** Records shown follows **
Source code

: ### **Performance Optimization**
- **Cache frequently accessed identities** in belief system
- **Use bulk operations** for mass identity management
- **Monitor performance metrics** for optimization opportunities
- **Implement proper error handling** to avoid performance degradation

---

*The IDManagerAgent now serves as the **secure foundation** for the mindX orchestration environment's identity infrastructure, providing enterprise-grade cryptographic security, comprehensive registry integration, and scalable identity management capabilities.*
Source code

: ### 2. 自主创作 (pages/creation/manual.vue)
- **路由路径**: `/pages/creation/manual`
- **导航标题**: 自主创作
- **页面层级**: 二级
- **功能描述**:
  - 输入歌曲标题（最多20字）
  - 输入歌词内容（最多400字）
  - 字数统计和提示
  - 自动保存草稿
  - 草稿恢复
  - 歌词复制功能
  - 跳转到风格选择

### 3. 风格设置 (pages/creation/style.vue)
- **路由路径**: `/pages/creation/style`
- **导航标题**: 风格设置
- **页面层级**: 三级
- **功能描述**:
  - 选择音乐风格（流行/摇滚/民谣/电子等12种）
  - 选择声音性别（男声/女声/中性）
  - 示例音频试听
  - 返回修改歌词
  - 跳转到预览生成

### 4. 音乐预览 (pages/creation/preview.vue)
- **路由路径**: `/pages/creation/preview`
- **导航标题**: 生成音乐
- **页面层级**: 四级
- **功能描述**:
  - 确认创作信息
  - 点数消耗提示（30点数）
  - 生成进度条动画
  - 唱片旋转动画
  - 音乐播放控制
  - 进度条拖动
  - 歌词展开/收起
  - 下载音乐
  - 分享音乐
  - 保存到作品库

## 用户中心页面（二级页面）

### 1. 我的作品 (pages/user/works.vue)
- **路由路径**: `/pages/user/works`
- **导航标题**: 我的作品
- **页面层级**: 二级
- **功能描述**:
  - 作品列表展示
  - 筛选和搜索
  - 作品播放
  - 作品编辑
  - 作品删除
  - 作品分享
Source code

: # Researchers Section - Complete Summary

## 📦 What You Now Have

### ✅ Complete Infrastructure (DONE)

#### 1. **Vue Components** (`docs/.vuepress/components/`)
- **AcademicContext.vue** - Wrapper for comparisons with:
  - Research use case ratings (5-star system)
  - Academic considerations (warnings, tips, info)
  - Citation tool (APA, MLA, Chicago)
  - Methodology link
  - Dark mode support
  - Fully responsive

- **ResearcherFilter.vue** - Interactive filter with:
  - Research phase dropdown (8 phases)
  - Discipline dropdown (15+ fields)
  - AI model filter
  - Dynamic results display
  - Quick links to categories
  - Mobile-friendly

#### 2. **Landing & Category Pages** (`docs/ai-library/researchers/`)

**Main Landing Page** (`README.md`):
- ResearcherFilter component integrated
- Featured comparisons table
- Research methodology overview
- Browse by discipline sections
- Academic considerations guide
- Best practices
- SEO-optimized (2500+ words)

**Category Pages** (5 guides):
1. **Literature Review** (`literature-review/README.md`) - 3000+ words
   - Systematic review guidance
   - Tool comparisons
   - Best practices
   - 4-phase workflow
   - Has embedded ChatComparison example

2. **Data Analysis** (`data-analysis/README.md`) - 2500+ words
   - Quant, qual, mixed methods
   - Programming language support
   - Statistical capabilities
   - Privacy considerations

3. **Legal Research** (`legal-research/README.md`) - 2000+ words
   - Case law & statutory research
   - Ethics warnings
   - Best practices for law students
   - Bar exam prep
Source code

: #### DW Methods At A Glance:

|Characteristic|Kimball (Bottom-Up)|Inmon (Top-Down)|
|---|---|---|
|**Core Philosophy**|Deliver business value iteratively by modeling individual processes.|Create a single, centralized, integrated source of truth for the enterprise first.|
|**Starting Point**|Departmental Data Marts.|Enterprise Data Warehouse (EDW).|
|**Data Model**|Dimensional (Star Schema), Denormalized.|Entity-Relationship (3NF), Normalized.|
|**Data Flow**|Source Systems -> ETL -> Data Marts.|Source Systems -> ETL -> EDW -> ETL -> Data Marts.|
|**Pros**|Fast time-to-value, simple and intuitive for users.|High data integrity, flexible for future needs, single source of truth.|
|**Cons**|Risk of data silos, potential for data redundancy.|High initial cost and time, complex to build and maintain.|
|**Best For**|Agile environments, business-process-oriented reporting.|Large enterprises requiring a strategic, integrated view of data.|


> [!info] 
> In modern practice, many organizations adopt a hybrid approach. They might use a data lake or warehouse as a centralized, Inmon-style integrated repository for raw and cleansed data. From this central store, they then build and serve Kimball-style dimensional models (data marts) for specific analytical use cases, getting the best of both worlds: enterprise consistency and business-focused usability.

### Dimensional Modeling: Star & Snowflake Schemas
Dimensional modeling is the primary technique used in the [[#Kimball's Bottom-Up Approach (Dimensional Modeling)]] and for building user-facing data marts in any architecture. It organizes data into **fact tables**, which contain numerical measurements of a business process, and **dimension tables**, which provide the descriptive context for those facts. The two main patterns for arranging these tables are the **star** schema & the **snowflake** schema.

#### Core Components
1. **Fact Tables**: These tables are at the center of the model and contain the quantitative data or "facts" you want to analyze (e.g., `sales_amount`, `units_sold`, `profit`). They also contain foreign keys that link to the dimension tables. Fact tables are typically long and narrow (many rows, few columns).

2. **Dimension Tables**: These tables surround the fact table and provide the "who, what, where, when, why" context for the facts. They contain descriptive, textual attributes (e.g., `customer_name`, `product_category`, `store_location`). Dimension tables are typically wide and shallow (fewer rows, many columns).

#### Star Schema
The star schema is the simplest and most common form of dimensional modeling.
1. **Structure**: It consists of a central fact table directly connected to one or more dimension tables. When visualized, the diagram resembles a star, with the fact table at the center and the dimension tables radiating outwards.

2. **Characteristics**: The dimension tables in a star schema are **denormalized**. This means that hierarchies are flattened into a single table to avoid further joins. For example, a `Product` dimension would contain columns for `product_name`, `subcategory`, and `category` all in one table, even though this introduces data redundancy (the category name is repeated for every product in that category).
** End of Records shown **
** Work to be completed **
Report the number of lines in the entries that hold the word "导航标题". Nothing else is wanted.

** Answer to this task **
4